▸ **Instructions to follow**
Where does the string "Manager" appear in the records? Copy every line that contains it.

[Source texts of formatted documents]
↓↓↓

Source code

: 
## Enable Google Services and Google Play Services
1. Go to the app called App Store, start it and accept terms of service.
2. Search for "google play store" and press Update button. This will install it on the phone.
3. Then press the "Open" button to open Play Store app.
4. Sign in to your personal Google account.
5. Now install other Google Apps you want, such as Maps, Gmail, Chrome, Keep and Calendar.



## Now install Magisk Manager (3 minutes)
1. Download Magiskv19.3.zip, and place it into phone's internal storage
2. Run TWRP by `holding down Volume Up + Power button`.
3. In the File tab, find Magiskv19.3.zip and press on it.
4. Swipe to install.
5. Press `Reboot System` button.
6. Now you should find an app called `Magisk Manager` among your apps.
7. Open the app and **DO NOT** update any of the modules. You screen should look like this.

↑↑↑

▸ **Answer**
## Now install Magisk Manager (3 minutes)
6. Now you should find an app called `Magisk Manager` among your apps.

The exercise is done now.